Stored data
────────────────────────────────────────

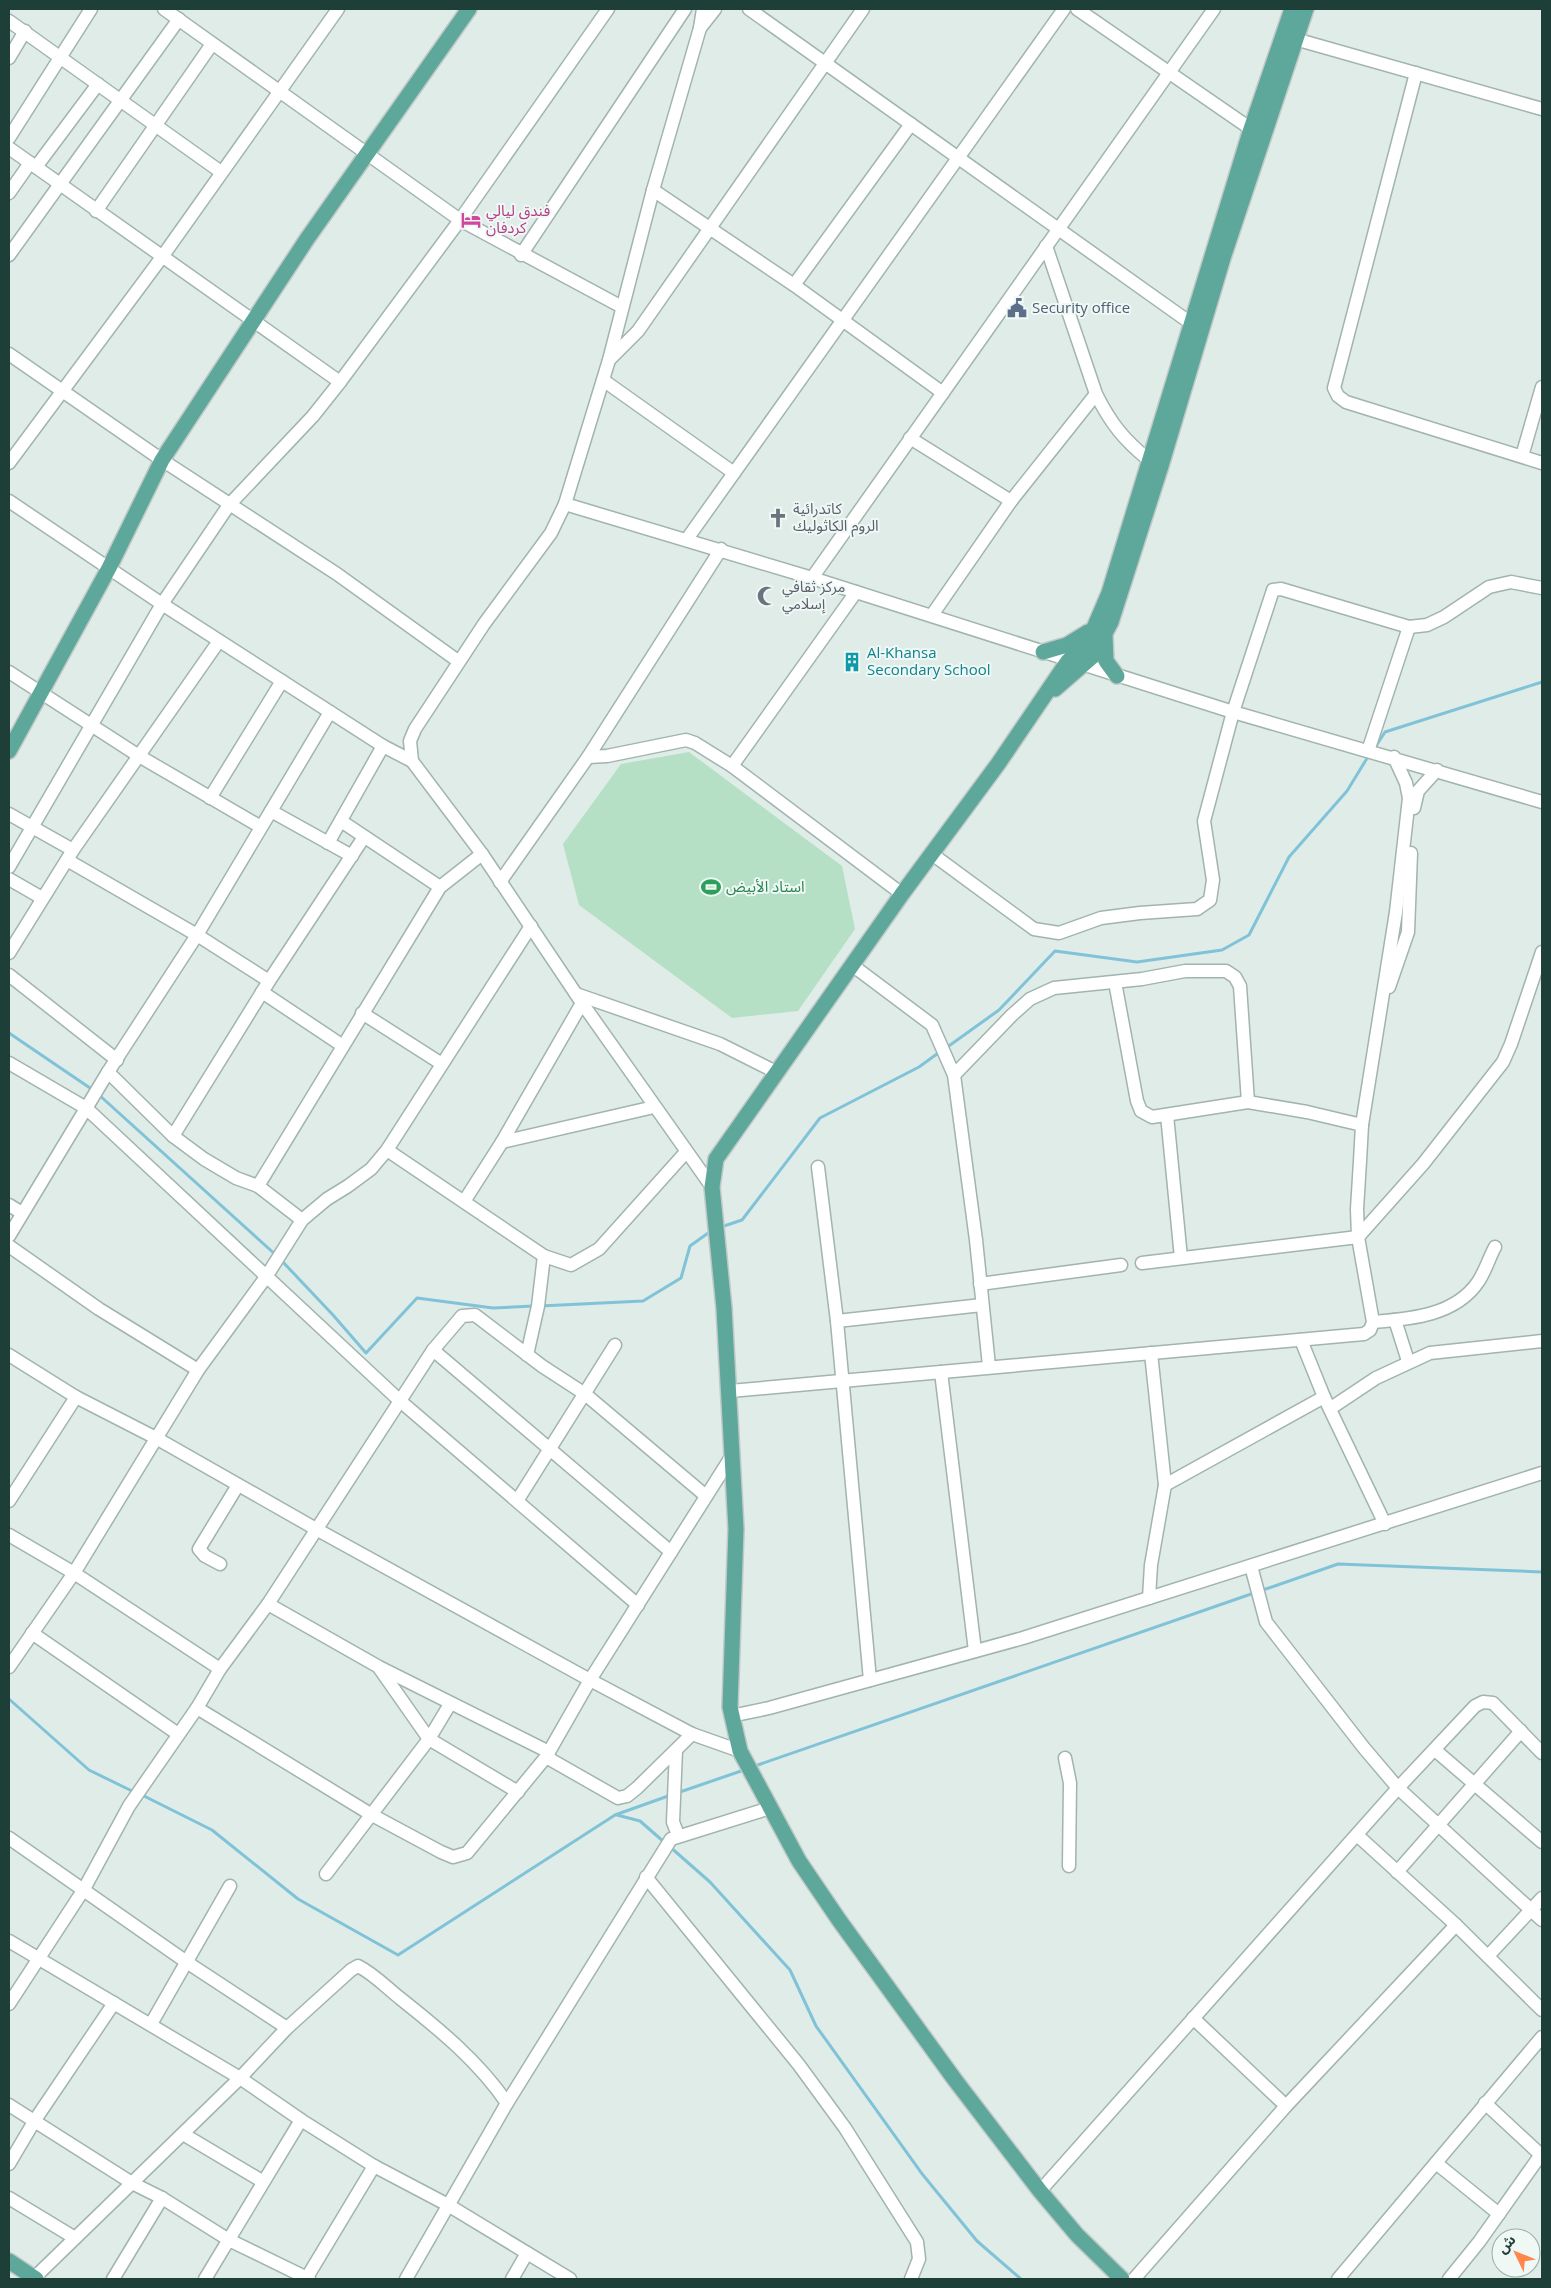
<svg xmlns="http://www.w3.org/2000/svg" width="1551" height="2288" viewBox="0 0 1551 2288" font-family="'Open Sans','Noto Sans Arabic',sans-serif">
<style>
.green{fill:#b5e0c5}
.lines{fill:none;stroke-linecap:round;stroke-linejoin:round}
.stream{stroke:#80c3d8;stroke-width:3}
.minor-casing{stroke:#a1b4af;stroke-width:15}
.major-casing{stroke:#c0c9c7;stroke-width:18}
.minor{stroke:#fff;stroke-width:12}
.major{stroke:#5ea79b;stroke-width:15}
.labels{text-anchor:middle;stroke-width:4;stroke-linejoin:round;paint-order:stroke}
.hotel-label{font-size:15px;fill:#b23c85;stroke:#f0f8f5;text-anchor:start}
.service-label{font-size:15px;fill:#4e5e75;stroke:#f0f8f5;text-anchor:start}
.worship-label{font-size:15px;fill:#5b616d;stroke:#f0f8f5;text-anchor:start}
.culture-label{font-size:15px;fill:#0d838f;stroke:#f0f8f5;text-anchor:start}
.leisure-label{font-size:15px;fill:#27864d;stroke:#f0f8f5;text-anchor:start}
</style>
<rect width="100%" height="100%" fill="#dfece7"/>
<path class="green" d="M689,752L842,866L855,929L798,1011L732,1018L579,905L563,844L621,764Z"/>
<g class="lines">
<g class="stream">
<path d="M1376,746L1385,732L1542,682"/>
<path d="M9,1033L93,1090"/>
<path d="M946,1048L999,1010L1055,951L1137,962L1222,950L1249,935L1289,857L1347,791L1369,755"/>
<path d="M98,1094L277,1256"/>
<path d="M721,1227L742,1220L820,1118L919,1067L941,1051"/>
<path d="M281,1260L333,1315L366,1353L417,1298L493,1308L534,1306"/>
<path d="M540,1306L643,1301L681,1278L690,1246L711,1231"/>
<path d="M1260,1591L1338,1564L1542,1572"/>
<path d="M9,1699L89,1770L134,1792"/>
<path d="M752,1767L1254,1593"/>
<path d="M677,1793L744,1770"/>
<path d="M142,1795L212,1830L298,1899L398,1955L615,1815L671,1795"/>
<path d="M617,1815L640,1821L664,1842"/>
<path d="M669,1846L710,1882L790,1970L816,2026L923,2175L977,2241L1021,2279"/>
</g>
<defs>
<g id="minor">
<path d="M164,9L460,220L622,307"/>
<path d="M703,9L700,28L653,190L609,360L565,504L551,533L484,624L415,729L410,741L412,761L482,854L582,1003L712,1187"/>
<path d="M749,9L1199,329"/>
<path d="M1077,9L1251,129"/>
<path d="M9,21L221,172"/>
<path d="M700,28L715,9"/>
<path d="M1288,37L1542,109"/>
<path d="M9,58L25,31"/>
<path d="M1416,73L1334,388L1338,396L1346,402L1542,463"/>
<path d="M9,138L91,9"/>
<path d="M9,148L340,382"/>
<path d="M36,167L98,84"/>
<path d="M653,190L794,285L943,393"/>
<path d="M9,193L30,163"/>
<path d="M96,211L212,44"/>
<path d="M1046,246L1096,394C1111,424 1124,440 1150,461"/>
<path d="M9,255L179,19"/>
<path d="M521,255L685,9"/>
<path d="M794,285L911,124"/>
<path d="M9,354L162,460L337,574L458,661"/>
<path d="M609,360L638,331L863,9"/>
<path d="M603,380L734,473"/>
<path d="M910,438L1011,501L932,615"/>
<path d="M1522,456L1542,387"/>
<path d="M9,463L162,257L338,9"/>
<path d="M9,501L162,604L383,746L412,761"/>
<path d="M1011,501L1096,394"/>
<path d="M565,504L812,578L1233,712L1542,802"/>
<path d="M687,539L1064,9"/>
<path d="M812,578L1214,9"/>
<path d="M856,592L732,766L902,894"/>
<path d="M9,672L139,756L261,827"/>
<path d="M1368,751L1409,627"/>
<path d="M588,757L607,756L686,740L695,743L732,766"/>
<path d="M210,798L282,681"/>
<path d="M1414,808L1418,791L1437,770"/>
<path d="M271,811L352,856"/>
<path d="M9,814L73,850"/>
<path d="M341,821L440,887"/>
<path d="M328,843L383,746"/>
<path d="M932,854L1034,929L1059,933L1101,918L1140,913L1197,909L1210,900L1213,880L1204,821L1233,712L1273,590L1281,589L1409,627L1427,625L1444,617L1489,587L1511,582L1542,588"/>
<path d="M67,860L197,935L269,981"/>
<path d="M9,867L162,604L229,505L313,416L340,382L460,220L608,9"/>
<path d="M9,879L42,898"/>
<path d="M500,882L588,757L721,549"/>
<path d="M9,953L73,850L219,641"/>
<path d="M852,965L932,1025L954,1075L976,1240L989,1366"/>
<path d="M9,975L117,1060"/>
<path d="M1115,982L1137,1101L1141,1111L1152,1117L1248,1102L1307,1112L1362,1125"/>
<path d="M1389,987L1408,932L1411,853"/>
<path d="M262,992L343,1046"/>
<path d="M576,994L720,1044L776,1072"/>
<path d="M582,1003L502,1142L654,1107"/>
<path d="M362,1013L442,1064"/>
<path d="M9,1063L86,1108L399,1400L638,1605"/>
<path d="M108,1072L173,1136L204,1159L236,1178L258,1186L302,1220"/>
<path d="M954,1075L1012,1015L1030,999L1054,988L1142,979L1185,971H1226L1235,977L1240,986L1248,1102"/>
<path d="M1167,1115L1181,1258"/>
<path d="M173,1136L269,981L364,837"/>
<path d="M387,1150L544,1256L571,1265L599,1249L686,1152"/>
<path d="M818,1167L837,1321L870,1680"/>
<path d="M258,1186L440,887L482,854"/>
<path d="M465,1200L502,1142"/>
<path d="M9,1205L22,1213"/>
<path d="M9,1236L108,1072L197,935L330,712"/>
<path d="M9,1246L99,1309L198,1370"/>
<path d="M1142,1263L1358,1237L1423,1164L1503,1062L1511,1044L1542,952"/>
<path d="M980,1284L1121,1265"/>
<path d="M1395,1320L1408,1361"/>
<path d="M837,1321L982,1305"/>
<path d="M1373,1322C1409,1319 1455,1316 1478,1282C1485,1272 1489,1258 1495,1247"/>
<path d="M1301,1340L1324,1397L1385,1524"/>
<path d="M433,1350L671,1552"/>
<path d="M9,1355L76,1397L156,1438L316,1529L590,1680L692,1734L740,1751"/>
<path d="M527,1355L538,1306L544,1256"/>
<path d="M941,1372L975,1651"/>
<path d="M730,1391L1364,1334L1370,1330L1373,1322L1358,1237L1357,1209L1360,1161L1362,1125L1396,912L1409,798L1406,783L1394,757"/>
<path d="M1331,1408L1376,1378L1430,1353L1542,1341"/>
<path d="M1165,1485L1324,1397"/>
<path d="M9,1501L76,1397"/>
<path d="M517,1501L615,1345"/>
<path d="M9,1535L74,1573L220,1669"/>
<path d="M220,1564L205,1556L199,1549L238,1485"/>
<path d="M1251,1566L1266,1622L1364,1748L1398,1788L1542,1920"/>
<path d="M1149,1598L1151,1565L1165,1485L1151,1353"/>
<path d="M268,1604L379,1667L549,1752"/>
<path d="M32,1633L178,1734"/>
<path d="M9,1667L74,1573L198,1370L266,1277L302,1220L327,1199L348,1186L371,1169L387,1150L531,926"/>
<path d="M380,1669L429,1739L518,1792"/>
<path d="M197,1708L372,1815L441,1852L453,1857L467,1853L546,1757L590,1680L733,1454"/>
<path d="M731,1716L769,1708L1023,1638L1542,1473"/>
<path d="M676,1750L673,1822L678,1835"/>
<path d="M1435,1750L1542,1842"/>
<path d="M546,1757L618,1798L627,1796L637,1788L692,1734"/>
<path d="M1065,1758L1070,1783L1069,1866"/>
<path d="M1357,1835L1456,1925L1542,2010"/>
<path d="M9,1838L188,1963L287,2028"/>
<path d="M1397,1872L1521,1731"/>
<path d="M326,1874L429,1739L450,1704"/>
<path d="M646,1877L799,2065L845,2128L917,2242L919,2259L911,2279"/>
<path d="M9,1941L240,2078L301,2120L374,2166L448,2205L570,2279"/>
<path d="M1488,1956L1542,1898"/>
<path d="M9,2004L84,1889L129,1806L197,1708L220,1669L268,1604L433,1350L462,1316L475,1315L542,1366L585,1394L706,1496"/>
<path d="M151,2024L230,1886"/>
<path d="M1485,2103L1542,2156"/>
<path d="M9,2105L132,2183L162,2198L229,2240L309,2279"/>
<path d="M1286,2106L1456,1925"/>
<path d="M183,2134L262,2181"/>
<path d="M1436,2163L1499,2214"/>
<path d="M9,2164L35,2120L114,2003"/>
<path d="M1040,2191L1398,1788L1475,1706L1483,1702L1493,1703L1542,1753"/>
<path d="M9,2198L75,2238"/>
<path d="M33,2279L240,2078L287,2028L351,1970L358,1966C374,1974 387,1988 401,1999C440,2030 478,2061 507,2103"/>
<path d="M113,2279L162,2198"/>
<path d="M205,2279L301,2120"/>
<path d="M306,2279L374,2166"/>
<path d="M406,2279L507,2103L671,1839L770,1808"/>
<path d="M512,2279L527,2253"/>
<path d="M1134,2279L1286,2106L1193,2018"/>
<path d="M1338,2279L1542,2037"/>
<path d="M1449,2279L1479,2242L1542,2153"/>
</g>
<g id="major">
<path d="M1105,636L1106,661L1117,676"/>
<path d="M1043,652L1067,645L1088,632"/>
<path d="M1055,689L1093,656L1111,622L1161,466L1223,258L1306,9"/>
<path d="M9,751L109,568L162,460L307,239L469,9"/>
<path d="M9,2261L36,2279"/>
<path d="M1122,2279L1077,2235L1040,2191L955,2080L839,1920L799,1861L740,1751L730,1707L736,1529L724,1308L712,1187L716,1159L902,894L998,764L1068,661L1083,646L1094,628L1109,593L1251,129L1292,9"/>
</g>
</defs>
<use href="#minor" class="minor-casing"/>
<use href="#major" class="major-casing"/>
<use href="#minor" class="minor"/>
<use href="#major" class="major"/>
</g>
<defs>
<symbol id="hotel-bare" viewBox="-9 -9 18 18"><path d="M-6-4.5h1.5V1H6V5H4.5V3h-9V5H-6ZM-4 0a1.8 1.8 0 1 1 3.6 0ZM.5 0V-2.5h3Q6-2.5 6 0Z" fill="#d1479c" stroke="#f0f8f5" stroke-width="2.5" paint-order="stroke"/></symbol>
<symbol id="civic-bare" viewBox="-9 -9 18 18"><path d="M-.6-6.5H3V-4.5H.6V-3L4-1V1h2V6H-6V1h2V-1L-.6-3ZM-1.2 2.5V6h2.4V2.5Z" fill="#5c6f8a" stroke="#f0f8f5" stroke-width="2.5" paint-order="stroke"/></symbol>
<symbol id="church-bare" viewBox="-9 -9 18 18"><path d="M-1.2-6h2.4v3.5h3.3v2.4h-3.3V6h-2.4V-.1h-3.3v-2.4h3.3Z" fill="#6b7280" stroke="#f0f8f5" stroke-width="2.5" paint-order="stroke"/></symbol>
<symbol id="mosque-bare" viewBox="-9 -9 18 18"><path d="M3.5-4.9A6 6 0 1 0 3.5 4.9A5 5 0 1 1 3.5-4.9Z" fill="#6b7280" stroke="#f0f8f5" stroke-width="2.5" paint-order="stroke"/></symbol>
<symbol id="building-bare" viewBox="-9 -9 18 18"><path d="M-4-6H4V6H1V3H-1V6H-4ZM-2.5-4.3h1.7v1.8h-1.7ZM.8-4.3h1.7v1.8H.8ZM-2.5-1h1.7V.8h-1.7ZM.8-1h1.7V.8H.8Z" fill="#0f9aa8" stroke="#f0f8f5" stroke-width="2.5" paint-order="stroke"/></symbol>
<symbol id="stadium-bare" viewBox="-9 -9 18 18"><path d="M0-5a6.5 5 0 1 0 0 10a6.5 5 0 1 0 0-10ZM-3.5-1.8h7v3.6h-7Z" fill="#2e9e5b" stroke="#f0f8f5" stroke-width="2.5" paint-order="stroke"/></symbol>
</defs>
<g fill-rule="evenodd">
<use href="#hotel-bare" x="457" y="206" width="28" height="28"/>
<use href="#civic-bare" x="1003" y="294" width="28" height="28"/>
<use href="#church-bare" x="764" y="504" width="28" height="28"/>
<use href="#mosque-bare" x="753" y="582" width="28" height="28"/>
<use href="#building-bare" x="838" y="648" width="28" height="28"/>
<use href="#stadium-bare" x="697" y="873" width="28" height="28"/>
</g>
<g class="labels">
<g class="hotel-label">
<text x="486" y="216">فندق ليالي<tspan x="486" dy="17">كردفان</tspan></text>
</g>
<g class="service-label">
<text x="1032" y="313">Security office</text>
</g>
<g class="worship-label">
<text x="793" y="514">كاتدرائية<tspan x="793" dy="17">الروم الكاثوليك</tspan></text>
<text x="782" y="592">مركز ثقافي<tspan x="782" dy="17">إسلامي</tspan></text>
</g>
<g class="culture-label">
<text x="867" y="658">Al-Khansa<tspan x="867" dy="17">Secondary School</tspan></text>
</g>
<g class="leisure-label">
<text x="726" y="892">استاد الأبيض</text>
</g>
</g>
<rect width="1551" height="2288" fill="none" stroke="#1e3e38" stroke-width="20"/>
<g transform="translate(1516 2253) rotate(313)"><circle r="24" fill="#f0f8f5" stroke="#9caea9"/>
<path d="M0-4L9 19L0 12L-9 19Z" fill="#ff874a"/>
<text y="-8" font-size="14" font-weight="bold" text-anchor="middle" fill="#1e3e38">ش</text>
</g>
</svg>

────────────────────────────────────────

Each line of the entries above that includes the string "lines" should be copied out.

• _Reply to the exercise_
.lines{fill:none;stroke-linecap:round;stroke-linejoin:round}
<g class="lines">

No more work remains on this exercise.